A number of facultative and obligately anaerobic bacterial taxa are commonly associated with the upper airways, forming the main “core” microbiota, e.g. Streptococcus spp., Veillonella spp., Prevotella spp., Granulicatella spp. and Fusobacterium spp. Opportunistic pathogenic bacteria associated with chronic airways disease, such as Pseudomonas spp. (Pseudomonas aeruginosa), Burkholderia spp. (Burkholderia cepacia complex) and Haemophilus spp. (Haemophilus influenzae) demonstrated poor correlation with other members of their respective communities (ρ<0.5; p>0.005), indicating probable independent acquisition and colonisation. Furthermore, our findings suggest that intra-genus variation between health and disease may affect community assemblies.

Improved understanding of how bacteria assemble in time and space during health and disease will enable the future development of tailored treatment according to the patient's own signature microbiota, potentially providing benefit to patients suffering from airway diseases characterised by chronic infection.

Short abstract

Within the airways, “core” community structures are formed between microbial taxa in both health and disease, with a number of common opportunistic pathogens not being members of such core communities http://bit.ly/2Kau3ni

Introduction

In respiratory diseases characterised by chronic infection, such as cystic fibrosis (CF) and bronchiectasis (BE), persistent bacterial colonisation of the airways is a major cause of morbidity and mortality [13]. Studies applying classical aerobic-based microbial culture techniques have shown that people with CF and BE are frequently colonised with a range of potentially pathogenic bacteria, including Pseudomonas aeruginosa, Haemophilus influenzae, Streptococcus pneumoniae and Staphylococcus aureus [47]. Recent studies have also shown that these patients are frequently colonised with obligately anaerobic bacteria [6, 810], though their role in airways disease remains unclear.

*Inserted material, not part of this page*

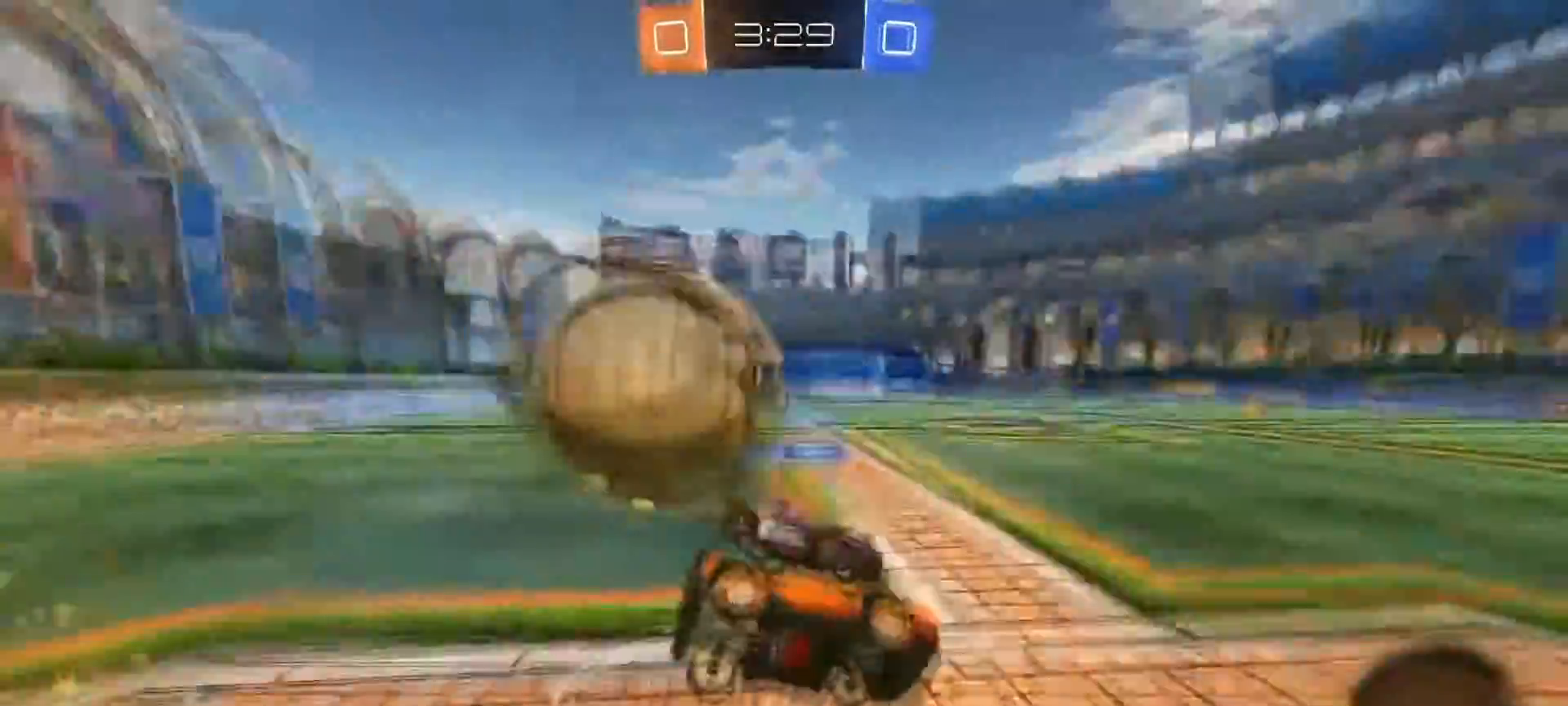
{"buttons": ["L1", "R2"], "left_stick": "left", "right_stick": "center", "events": [[250, "CROSS", "up"]]}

Within the airways, the microbiota play an important role in both health and disease [1114], with members being able to exchange or compete for nutrients, signalling molecules, or host immune evasion mechanisms [1517]. Such microbial interactions are essential for community stability within the healthy commensal human microbiota [1821], with dysbiosis leading to an overgrowth of competitive pathogenic species [22]. Therefore, detailed ecological characterisation of the microbiota during health is a pivotal first step in determining how changes within community structures contribute to disease progression [2325].

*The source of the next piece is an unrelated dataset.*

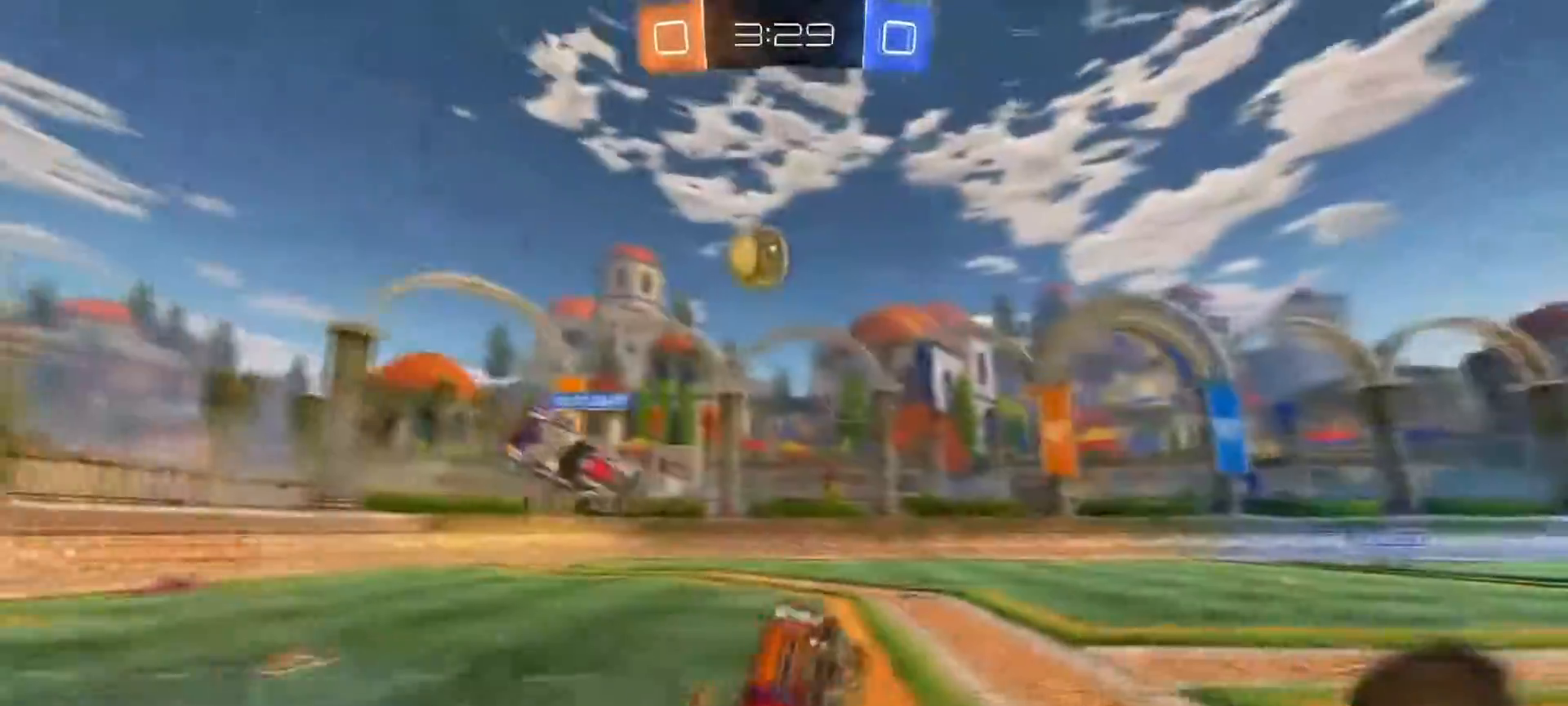
{"buttons": ["CIRCLE", "R2"], "left_stick": "right", "right_stick": "center", "events": [[117, "left_stick", "right"], [150, "L1", "up"], [234, "TRIANGLE", "down"], [317, "CIRCLE", "down"], [434, "TRIANGLE", "up"]]}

In this study, we investigated the broader microbial community structures within the airways, as well as the distribution of various taxa in health and/or disease communities. Through community-wide and co-occurrence network analyses, we addressed three key questions: 1) Is there a “core” community microbiota in the airways? 2) Which taxa have the highest community-wide association (“Generalist”), strongest niche association (“Niche Specialist”), and the strongest disease association (“Disease Specialist”)? and 3) Which members are responsible for the observed variation within each community?

Methods

A detailed description of methods and statistical analysis is provided in the supplementary material. We analysed greater than 2.1 million sequences from our normalised (2000 sequences per sample) dataset, which included 1057 samples in total (table 1 and file S1).

TABLE 1.

Sample numbers studied for each cohort included in this study

Collection site Cohort Samples
Anterior nares Healthy 67
Attached keratinised gingiva Healthy 102
Subgingival plaque Healthy 92
Supragingival plaque Healthy 103
Saliva Healthy 69
Hard palate Healthy 93
Tongue dorsum Healthy 99
Buccal mucosa Healthy 98
Throat Healthy 94
Palatine tonsils Healthy 97
Cystic fibrosis sputum Disease 94
Cystic fibrosis mouthwash Disease 23
Bronchiectasis sputum Disease 26
Total 1057

Cohorts and sample data processing

For CF and BE, samples were obtained from previous studies from our group focusing on expectorated sputum and mouthwash samples [810]. In addition, raw DNA sequence data from a number of CF sputum samples provided by Professor John LiPuma at the University of Michigan, USA, were analysed. 16S rRNA marker-gene datasets produced from the available resources of the Human Microbiome Project (HMP) (http://hmpdacc.org) [26] were used as a surrogate of the “normal” upper airway microbiome. All samples analysed were taken at a single time-point; the first visit for the HMP data and during a period of clinical stability for CF sputum, CF mouthwash (CFMW) and BE sputum samples. All sequence data were generated on the Roche 454-FLX Titanium platform and the analysis focused on amplicon data covering the V1V3 region of the 16S rRNA gene for all datasets, with the exception of a subset of samples belonging to the CF and CFMW that covered the V1V2 region of the 16S rRNA marker-gene.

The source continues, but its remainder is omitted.